Une bonne main

La vedette du film, Jason Statham, reçoit l’aide brève mais savoureuse de comédiens aguerris, comme Anne Heche.
Photo: VVS Films La vedette du film, Jason Statham, reçoit l’aide brève mais savoureuse de comédiens aguerris, comme Anne Heche.

Le Las Vegas du film Wild Card n’est pas celui sur lequel Hollywood aime habituellement s’attarder. Petits casinos miteux aux moquettes élimées, diner fauchés et bungalows défraîchis où errent des âmes blasées à force de rêves jamais réalisés : le lieu et la faune n’ont rien pour séduire le touriste potentiel. C’est l’un des charmes inattendus de ce film d’action qui, à défaut de renouveler le genre, en constitue un exercice efficace.

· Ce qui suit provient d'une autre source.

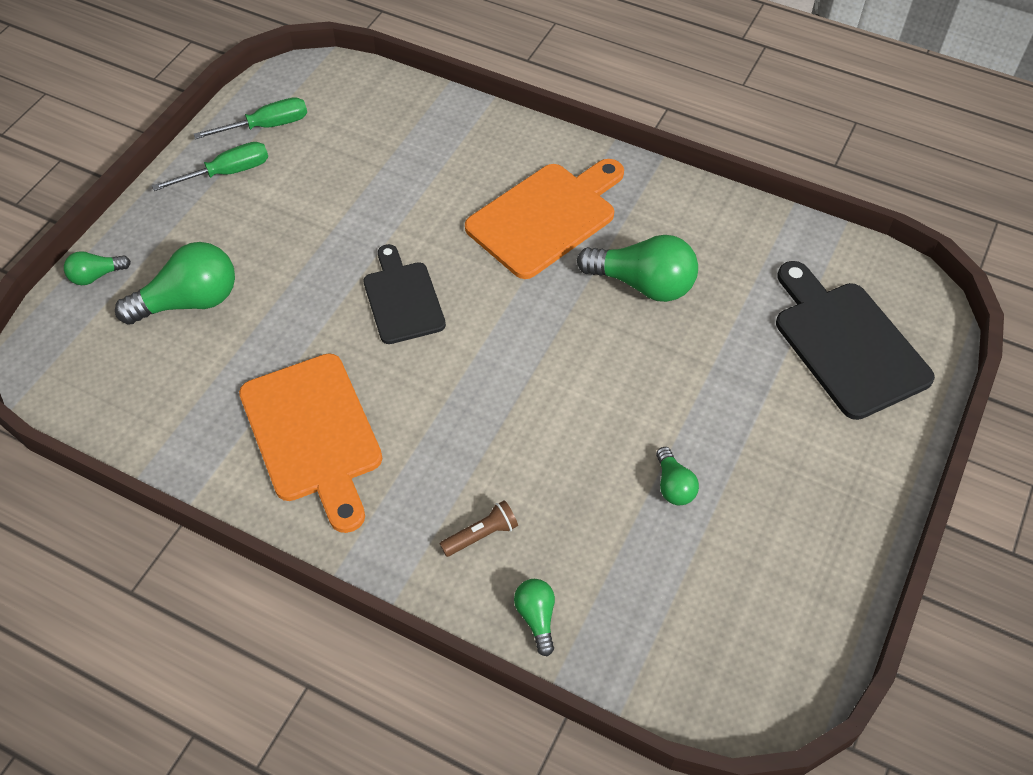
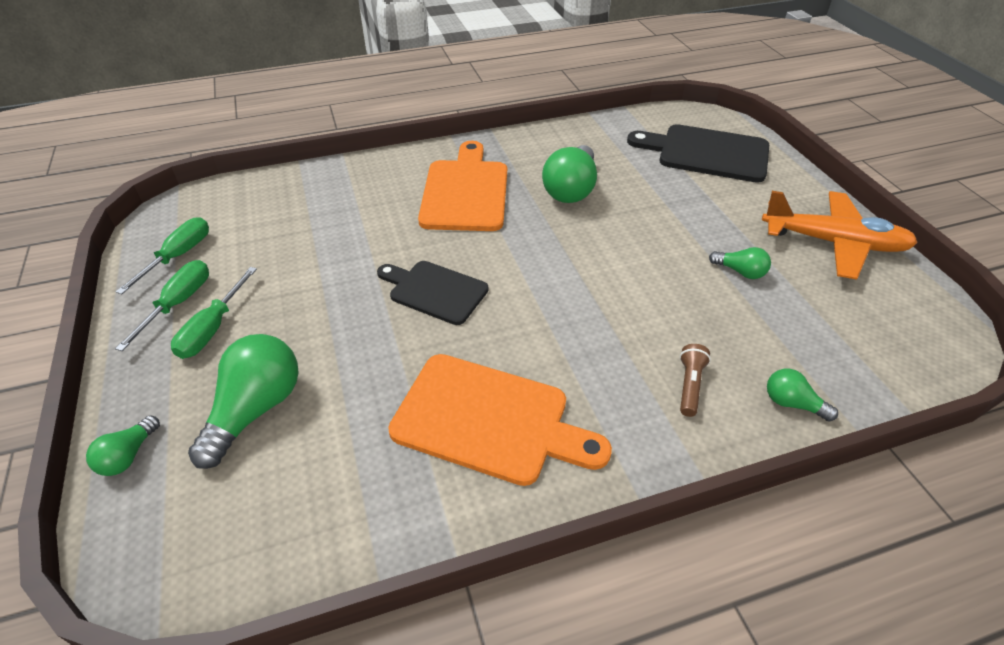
camera: 45 degrees left, 10 degrees down
(227, 213) = (213, 329): none -> green screwdriver
(643, 284) = (571, 189): green light bulb -> green light bulb turned 135 degrees clockwise
(814, 536) = (833, 243): none -> orange plane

Écrit par l’estimable William Goldman (Butch Cassidy et le Kid, Les hommes du président, Misery), d’après l’un de ses romans, Wild Card met en scène un expert en sécurité (lire : garde du corps redoutable) qui, après avoir aidé une amie à se venger de ses agresseurs, se retrouve la cible de ces derniers, humiliés et courroucés.

À mesure que le scénario joue ses cartes au cours des vingt premières minutes, on se dit que l’on sait d’office comment tout cela se soldera. On n’a pas tout à fait tort, mais voilà, l’intérêt du film réside ailleurs, soit dans une multitude de « moments de personnages », comme autant de vignettes imprévisibles. Qu’il s’agisse de l’embauche du protagoniste par un tout jeune joueur au rire suraigu ou de l’interrogatoire impromptu mené par un hôtelier affable mais redoutable, chacune de celles-ci bénéficie de la participation brève mais savoureuse de comédiens aguerris, comme Stanley Tucci, Hope Davis ou Anne Heche. Bref, le générique est, à l’inverse du décor fané, chatoyant.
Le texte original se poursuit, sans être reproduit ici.